The sound of climate change from the Amazon to the Arctic from Ensia on Vimeo.

I have shared both of these videos with the students in my introductory-level Earth science courses.  These videos are successful in capturing the attention of students (including non-science majors) and generating discussion.  That students continue to mention these videos throughout the semester and share them with others outside of my course demonstrates to me how effective music can be to communicate climate data.

Another interesting “climate science meets music” project is the sonification of polar climate data, driven by City College of New York professors Marco Tedesco and Jonathan Perl.  You can listen to an interview about Greenland Melt Music or visit the PolarSeeds – Sound website to listen to sonified daily and annual data.  Unfortunately, I am unable to embed any of these soundtracks, but it is absolutely worth visiting the site to listen to the haunting sounds of the albedo choir.

If you are interested in additional climate music pieces, check out the New York Times article from 2013 titled “Fiddling While the World Warms.”  In this piece, a digital violin plays 600 years of climate data – take a listen below.

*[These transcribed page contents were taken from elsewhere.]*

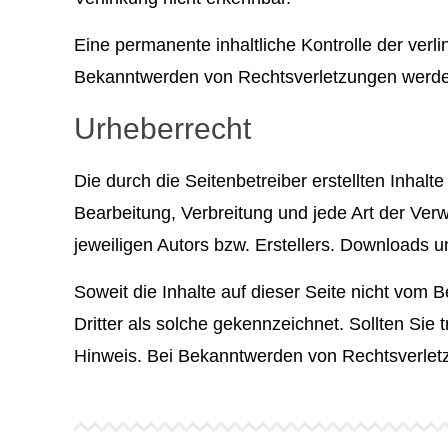
Eine permanente inhaltliche Kontrolle der verl
Bekanntwerden von Rechtsverletzungen werden
Urheberrecht
Die durch die Seitenbetreiber erstellten Inhal
Bearbeitung, Verbreitung und jede Art der Ve
jeweiligen Autors bzw. Erstellers. Downloads u
Soweit die Inhalte auf dieser Seite nicht vom 
Dritter als solche gekennzeichnet. Sollten Si
Hinweis. Bei Bekanntwerden von Rechtsverletz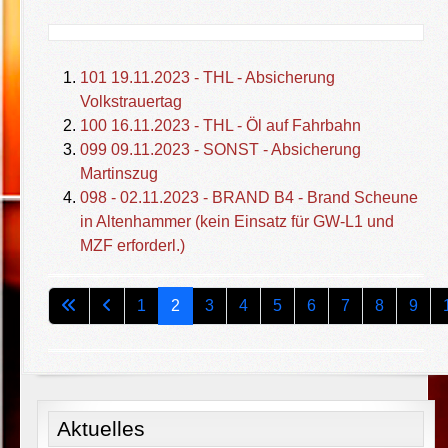
101 19.11.2023 - THL - Absicherung
Volkstrauertag
100 16.11.2023 - THL - Öl auf Fahrbahn
099 09.11.2023 - SONST - Absicherung
Martinszug
098 - 02.11.2023 - BRAND B4 - Brand Scheune
in Altenhammer (kein Einsatz für GW-L1 und
MZF erforderl.)
Seite 2 von 12
1
2
3
4
5
6
7
8
9
Aktuelles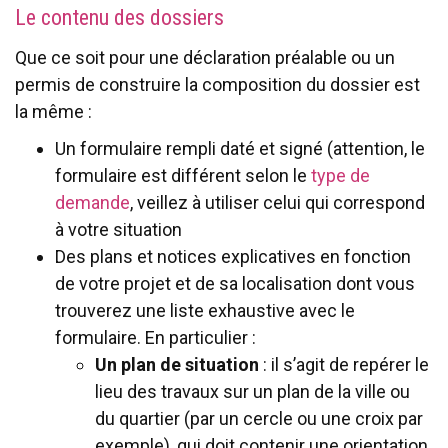
Le contenu des dossiers
Que ce soit pour une déclaration préalable ou un
permis de construire la composition du dossier est
la même :
Un formulaire rempli daté et signé (attention, le
formulaire est différent selon le
type de
demande
, veillez à utiliser celui qui correspond
à votre situation
Des plans et notices explicatives en fonction
de votre projet et de sa localisation dont vous
trouverez une liste exhaustive avec le
formulaire. En particulier :
Un plan de situation
: il s’agit de repérer le
lieu des travaux sur un plan de la ville ou
du quartier (par un cercle ou une croix par
exemple), qui doit contenir une orientation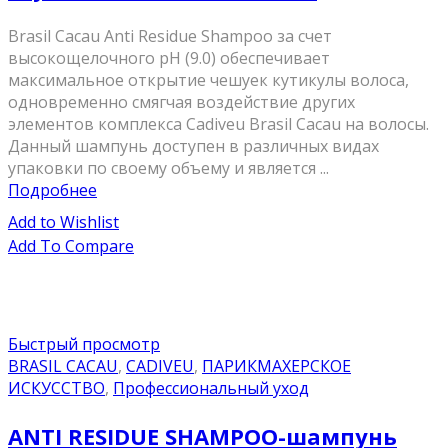
Brasil Cacau Anti Residue Shampoo за счет
высокощелочного рН (9.0) обеспечивает
максимальное открытие чешуек кутикулы волоса,
одновременно смягчая воздействие других
элементов комплекса Cadiveu Brasil Cacau на волосы.
Данный шампунь доступен в различных видах
упаковки по своему объему и является ...
Подробнее
Add to Wishlist
Add To Compare
Быстрый просмотр
BRASIL CACAU
,
CADIVEU
,
ПАРИКМАХЕРСКОЕ
ИСКУССТВО
,
Профессиональный уход
ANTI RESIDUE SHAMPOO-шампунь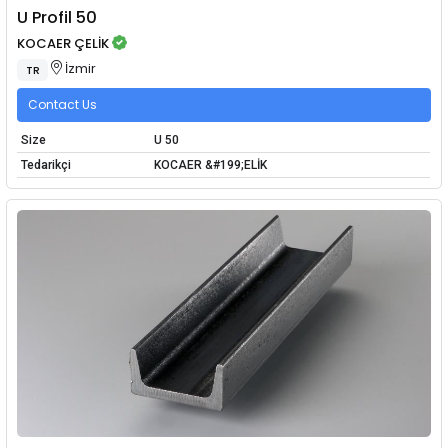
U Profil 50
KOCAER ÇELİK
İzmir
TR
Contact Us
Size
U 50
Tedarikçi
KOCAER &#199;ELİK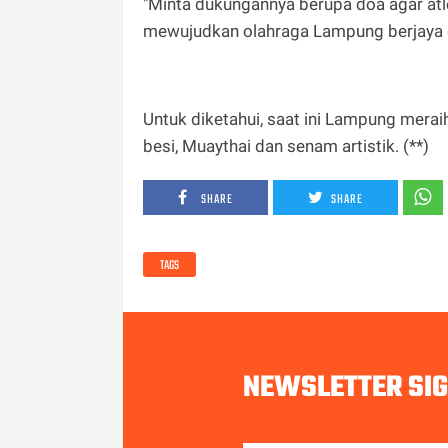
"Minta dukungannya berupa doa agar a
mewujudkan olahraga Lampung berjaya di
Untuk diketahui, saat ini Lampung merai
besi, Muaythai dan senam artistik. (**)
SHARE
SHARE
TAGS
NEWSLETTER SI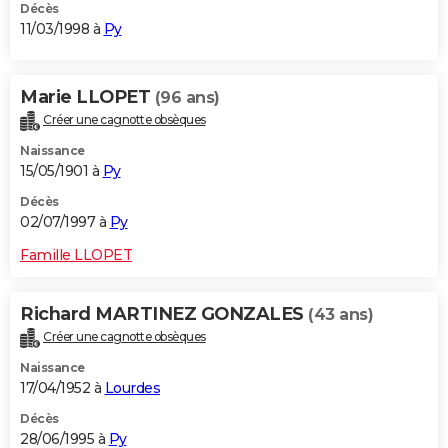
Décès
11/03/1998 à
Py
Marie LLOPET
(96 ans)
Créer une cagnotte obsèques
Naissance
15/05/1901 à
Py
Décès
02/07/1997 à
Py
Famille LLOPET
Richard MARTINEZ GONZALES
(43 ans)
Créer une cagnotte obsèques
Naissance
17/04/1952 à
Lourdes
Décès
28/06/1995 à
Py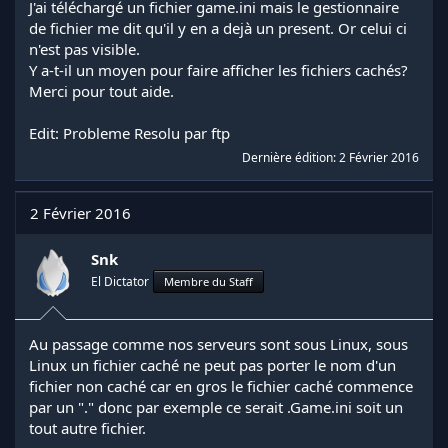
J'ai téléchargé un fichier game.ini mais le gestionnaire
de fichier me dit qu'il y en a dejà un present. Or celui ci
n'est pas visible.
Y a-t-il un moyen pour faire afficher les fichiers cachés?
Merci pour tout aide.
Edit: Probleme Resolu par ftp
Dernière édition:
2 Février 2016
2 Février 2016
Snk
El Dictator
Membre du Staff
Au passage comme nos serveurs sont sous Linux, sous
Linux un fichier caché ne peut pas porter le nom d'un
fichier non caché car en gros le fichier caché commence
par un "." donc par exemple ce serait .Game.ini soit un
tout autre fichier.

Finally, you can listen to a record player that plays slices of wood.  From Bartholomäus Traubeck: “A tree’s year rings are analysed for their strength, thickness and rate of growth. This data serves as basis for a generative process that outputs piano music. It is mapped to a scale which is again defined by the overall appearance of the wood (ranging from dark to light and from strong texture to light texture). The foundation for the music is certainly found in the defined ruleset of programming and hardware setup, but the data acquired from every tree interprets this ruleset very differently. ”  You can view the video below and check out additional tracks of seven recordings from different Austrian trees.

YEARS from Bartholomäus Traubeck on Vimeo.


And I have to include a footnote here to give a special shout-out to Daniel Crawford and his pursuit of this interdisciplinary undergraduate research project in his first two years as a student.  Mr. Crawford in an outstanding example and confirmation of a student making an original contribution in the early years of his undergraduate career.  Thank you, Mr. Crawford, for sharing with us your innovation and creative accomplishment.  I know that other students and faculty are inspired by your work, and I hope we see even more examples of scientific data communicated through music to make the work of scientists accessible to the widest possible audience.  Science faculty – this is a call to us to let our students embrace their creative side in projects, and for us to collaborate with students and faculty across disciplines!